Karamazov Kardeşler romanının en zeki, okumuş, bilgili karakteri: İvan Karamazov’dur. Romanın “İsyan” bölümünde düşüncelerini Alyoşa’ya açıklar. Biz de bu bölümü temel alarak İvan’ın yaptığı sorgulamalara değineceğiz. Kötülük problemi ve teodise üzerine filozofların nasıl yaklaştığını inceleyeceğiz. Bu çalışmamızda kötülük problemi ve teodise üzerine kısa bir bakış getirmeyi gaye edinmekteyiz.
1.Dostoyevski’nin Hayatı ve Roman Özeti
Fyodor Dostoyevski, 1821 yılında Moskova’da doğdu. Çocukluğunu hasta bir anne ve sarhoş bir baba arasında geçirdi. Küçük yaşta annesini kaybetti. Annesinin ölümünden sonra Sankt-Peterburg’daki Mühendis Okulu’na girdi. Babası sarhoş ve otoriter bir kişiliğe sahip olduğundan Dostoyevski içten içe babasının ölmesini istiyordu. Kısa süre sonra babasının öldüğünü öğrendi. Kuşkulu bir ölümdü; yanında çalıştırdığı köylülerden birinin öldürdüğü söylenir. Babasının ölümünü istemesi düşüncesi, babası ölünce yakasını hiç bırakmadı. Babası öldüğü için değil, bunu düşündüğü için bunalıma girdi. İlk sara nöbetine de bu suçluluk duygusunun neden olduğu söyleniyor. Çalkantılı bir çocukluktan sonra gençlik yılları da aynı şekilde geçti. Petraşevski’nin çevresinde toplanan genç suikastçılara katıldı. Onlarla tutuklandı ve ölüm cezasına çarptırıldı. Ölümü en derin duygularla hissedip benimsemişti. Ölüme giden o yolda son adımlarını atarken canı bağışlandı. O anı hiç unutmamış, eserlerinde de bunun etkisinde kalmıştır. Cezası hafifletilerek Sibirya’da dört yıl kürek cezasına çarptırıldı. Suç ve ceza kavramları ile en yoğun şekilde burada tanıştı. Kürek mahkûmu olduğu süre içinde, kolları damgalandı, kafası tıraş edildi ve taş kırdı. Sara nöbetleri yüzünden birçok kez hastaneye kaldırıldı. Burada geçirdiği yıllar, İncil'i ve mahkûmlardaki gönül zenginliğini keşfetmesine olanak sağladı. Aynı zamanda yoksul ve veremli genç dul Marya Dmitriyevna İsayeva’ya ile evlendi. Bu evlilikğin Dostoyevski Marya’ya acıdığı için yapıldığı söyleniyor. Bu yıllarda tanıştığı kişiler ve olaylar daha sonraki yıllarda yazacağı eserler için birer canlı örnek olmuştur. Sibirya dönüşü Ölü Bir Evden Hatıralar’ı yazarak zorluklarla geçen bu yılları anlatmıştır.
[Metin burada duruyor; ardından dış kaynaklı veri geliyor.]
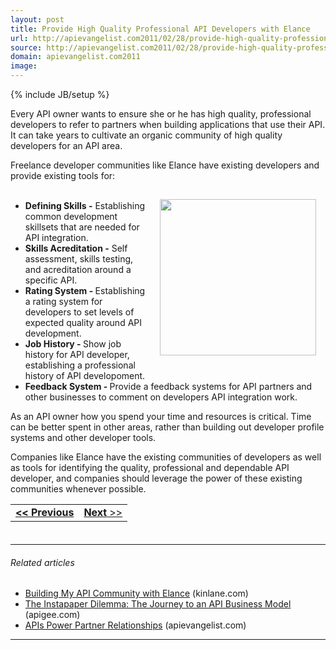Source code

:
 ```yaml
---
layout: post
title: Provide High Quality Professional API Developers with Elance
url: http://apievangelist.com2011/02/28/provide-high-quality-professional-api-developers-with-elance/
source: http://apievangelist.com2011/02/28/provide-high-quality-professional-api-developers-with-elance/
domain: apievangelist.com2011
image: 
---
```

{% include JB/setup %}
Every API owner wants to ensure she or he has high quality, professional developers to refer to partners when building applications that use their API.  It can take years to cultivate an organic community of high quality developers for an API area.<p></p>
Freelance developer communities like Elance have existing developers and provide existing tools for:
<ul class="mainlist"><img style="padding: 15px;" src="http://kinlane-productions.s3.amazonaws.com/elance/elance-logo.jpg" alt="" width="250" align="right" />&nbsp;
	<li><strong>Defining Skills -</strong> Establishing common development skillsets that are needed for API integration.</li>
	<li><strong>Skills Acreditation -</strong> Self assessment, skills testing, and acreditation around a specific API.</li>
	<li><strong>Rating System - </strong>Establishing a rating system for developers to set levels of expected quality around API development.</li>
	<li><strong>Job History - </strong>Show job history for API developer, establishing a professional history of API developoment.</li>
	<li><strong>Feedback System - </strong>Provide a feedback systems for API partners and other businesses to comment on developers API integration work.</li>
</ul>
As an API owner how you spend your time and resources is critical.  Time can be better spent in other areas, rather than building out developer profile systems and other developer tools.<p></p>
Companies like Elance have the existing communities of developers as well as tools for identifying the quality, professional and dependable API developer, and companies should leverage the power of these existing communities whenever possible.
<table style="padding-bottom: 20px;" cellspacing="5" cellpadding="5" width="100%">
<tbody>
<tr>
<td align="left"><strong><strong><a title="If You Build It They Will Come" href="http://blog.apievangelist.com/2011/02/28/if-you-build-it-they-will-come/">&lt;&lt; Previous</a></strong>
</strong></td>
<td align="right"><a title="Use Elance Your API SDK and Code Samples" href="http://blog.apievangelist.com/2011/02/28/use-elance-your-api-sdk-and-code-samples/"><strong>Next</strong> &gt;&gt;</a></td>
</tr>
</tbody>
</table><p></p>
<hr /><p></p>
<h6 class="zemanta-related-title" style="font-size: 1em;">Related articles</h6>
<ul class="zemanta-article-ul">
	<li class="zemanta-article-ul-li"><a href="http://www.kinlane.com/2011/01/building-my-api-community-with-elance/">Building My API Community with Elance</a> (kinlane.com)</li>
	<li class="zemanta-article-ul-li"><a href="http://blog.apigee.com/apigee_blog/detail/api_business_models_instapaper/">The Instapaper Dilemma: The Journey to an API Business Model</a> (apigee.com)</li>
	<li class="zemanta-article-ul-li"><a href="http://blog.apievangelist.com/2011/01/30/apis-power-partner-relationships/">APIs Power Partner Relationships</a> (apievangelist.com)</li>
</ul>
<p></p>
<hr />
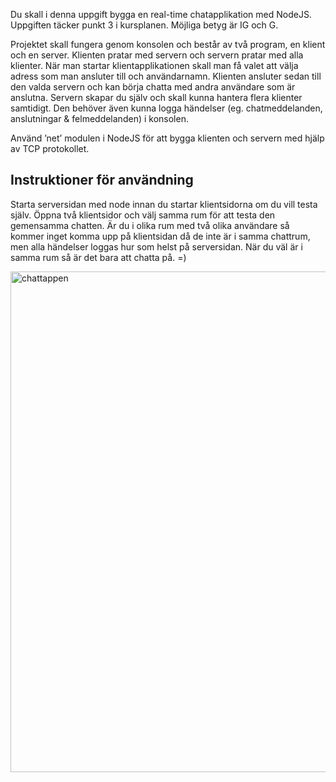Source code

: Du skall i denna uppgift bygga en real-time chatapplikation med NodeJS. Uppgiften täcker punkt 3 i kursplanen. Möjliga betyg är IG och G.
 
Projektet skall fungera genom konsolen och består av två program, en klient och en server. Klienten pratar med servern och servern pratar med alla klienter. När man startar klientapplikationen skall man få valet att välja adress som man ansluter till och användarnamn. Klienten ansluter sedan till den valda servern och kan börja chatta med andra användare som är anslutna. Servern skapar du själv och skall kunna hantera flera klienter samtidigt. Den behöver även kunna logga händelser (eg. chatmeddelanden, anslutningar & felmeddelanden) i konsolen.
 
Använd ’net’ modulen i NodeJS för att bygga klienten och servern med hjälp av TCP protokollet. 

<h2>Instruktioner för användning</h2>

Starta serversidan med node innan du startar klientsidorna om du vill testa själv. Öppna två klientsidor och välj samma rum för att testa den gemensamma chatten. Är du i olika rum med två olika användare så kommer inget komma upp på klientsidan då de inte är i samma chattrum, men alla händelser loggas hur som helst på serversidan. När du väl är i samma rum så är det bara att chatta på. =)


<img width="801" alt="chattappen" src="https://user-images.githubusercontent.com/71407043/190915936-b75d073b-5760-4425-9c30-06986f384ab3.png">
Zorluklar hiç peşini bırakmadı. Yaşadığı her dönemde bir sorunla karşılaştı. Bazıları kaderin ona yaşattıkları bazıları ise kendi tercihlerinin zorluklarıydı. Bu tercihlerden biri de kumara bulaşmasıydı. Kumardan o denli borçlanıyordu ki; alacakları tarafından sıkıştırılan yazar, daha tamamlanmadan yapıtlarını yayımcılara satıyordu. Daha hızlı çalışabilmek için sekreter olarak tuttuğu 20 yaşındaki Anna Grigoriyevna Snitkina ile ilk karısının ölümünden üç yıl sonra, 1867’de evlendi. Bu dönemde para peşinde koşuşturdu. Borç aldı, borç ödedi. En sonunda karısıyla dört yıllığına ülkesinden ayrılarak Avrupa’nın kumarhanelerini adım adım dolaştı. Bu evlilikten kızı, Sonya oldu. Ama sadece üç ay yaşadı. Bu ölüm Dostoyevski’yi deliliğin eşiğine kadar sürükledi. Yine o zaman bir arkadaşına yazdığı mektupta ‘’hayatında hiç bu kadar mutsuz olmamıştı’’m diyerek acısını anlatmaya çalışmış. Bu yaşadığı ilk kayıp olmamış. Daha sonraları üç yaşındaki oğlu Aleksey’i de kaybetmiş. Acıyı, bu dünyada cehennemi yaşayarak geçirmiş. Hayatında geçirdiği her gün bir taş olup ciğerine saplanmış. Onun acıklı hali, hiç karşılaşmadıkları Tolstoy için de bir vicdan muhasebesini doğurur. Tolstoy bunu “İtiraf” adlı eserinde kendisine şöyle fısıldar: “Eğer iyi ve vicdanlı bir insan olsaydın, açlık içinde kıvranan Dostoyevski’ye el uzatırdın. Bu aklına bile gelmedi. Sen nasıl iyi bir insan olabilirsin ki?’’[1]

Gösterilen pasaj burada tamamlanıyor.